Passage |
START

I have two M&P's and have *had* an XD. The M&P has a low bore axis so there is less muzzle flip and low felt recoil. The M&P is through hardened not case hardened, like most guns, for a long life span. It has a stainless steel slide, steel sights and mags, changeable palm swells, beveled front portion of the slide for easier re-holstering, picatinny rail, wavy cocking serrations for better grip, great ergonomics, a steel internal skeleton for stronger but thinner frame, hinged not scissor style trigger, short trigger pull with quick reset, plenty of holsters already available, and that S&W lifetime warranty. The M&P has no real weakness, it is a new gun and has gone through and in the case of the compact and the .45 still going through a few growing pains but there have been no major issues with the M&P, no Kabooms or anything of that nature, all minor easy to fix type things. I have had no problems whatsoever with either of mine and may be getting another in the near future.


----------



## Shipwreck (Jan 26, 2006)

If I didn't already have several polymer 9mms, I'd buy an FNP - the trigger is the best I have ever felt on a DA/SA with an external hammer. The store U mentioned is rather high in gun prices - I've seen them. But, in Houston gun shows I"ve seen the FNP9 in the low $400 range.

They come with 3 mags too. Realize that some guns are hard to pull the mag out until you break the gun in a bit. Although - this usually isn't an issue with polymer framed guns in my experience. But, I've bought several metal framed guns that had this issue brand new - but it went away after 1 range trip.


----------

END

Tasks for this exercise |
a) Answer these questions from the handgun thread, one line each:
(i) What style of trigger does the M&P have in place of a scissor-style one?
(ii) In what price range has Shipwreck seen the FNP9 at Houston gun shows?
(iii) How many magazines does Shipwreck say the FNP comes with?
b) Decide whether each statement agrees with the handgun thread. Answer yes or no, and quote the words that decide it.
(i) The first poster has had trouble with one of his M&Ps.
(ii) Shipwreck finds that hard-to-remove magazines are usually a problem with polymer-framed guns.
(iii) The M&P has a picatinny rail.

Data extract |
START

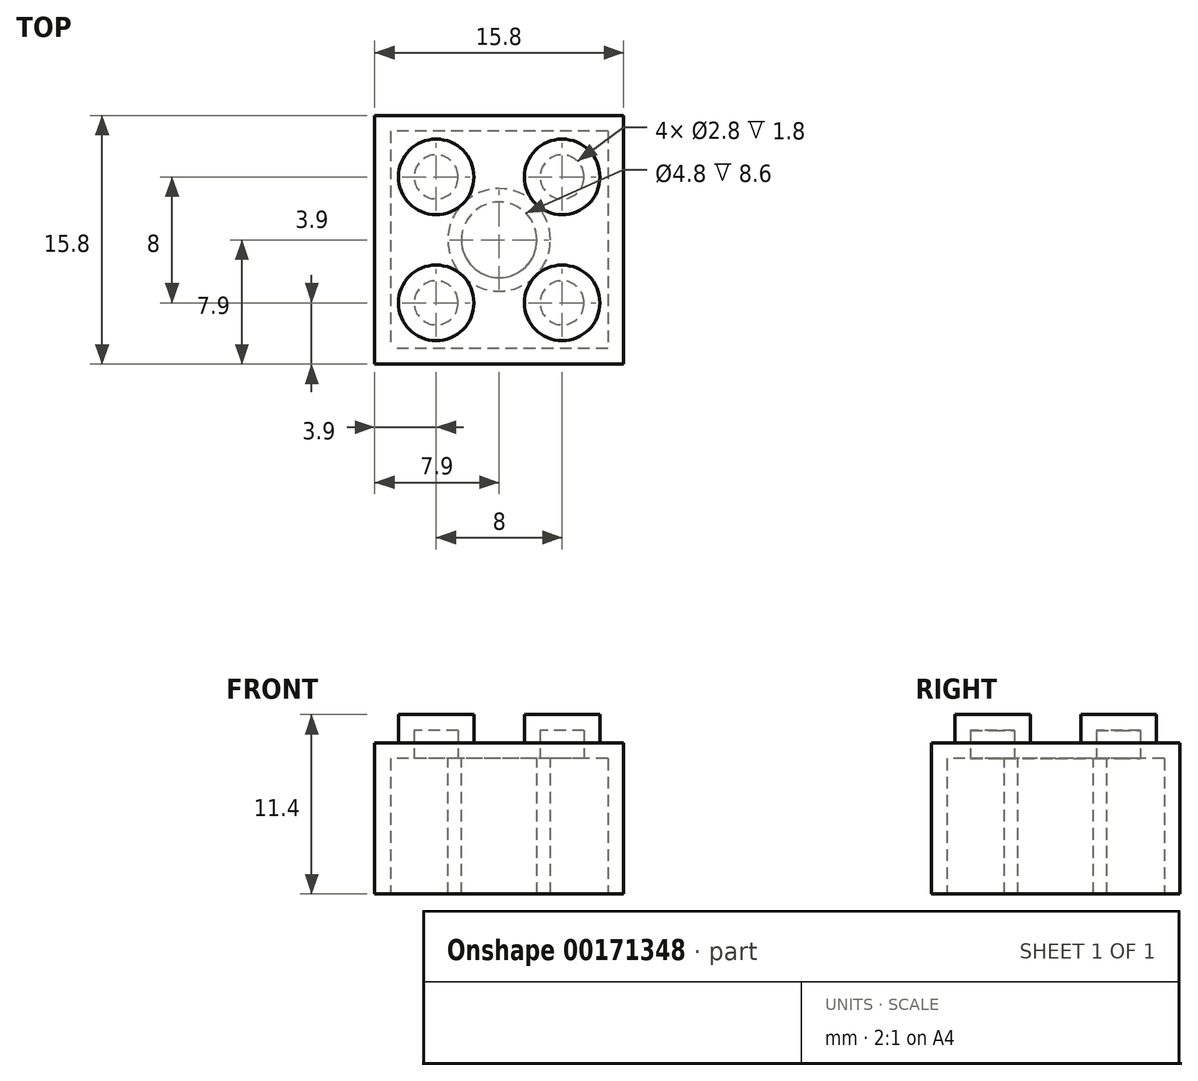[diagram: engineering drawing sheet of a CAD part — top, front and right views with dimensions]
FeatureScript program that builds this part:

END

Final results |
a)
(i) Hinged.
(ii) The low $400 range.
(iii) Three.

b)
(i) No: "I have had no problems whatsoever with either of mine"
(ii) No: "this usually isn't an issue with polymer framed guns in my experience"
(iii) Yes: "picatinny rail"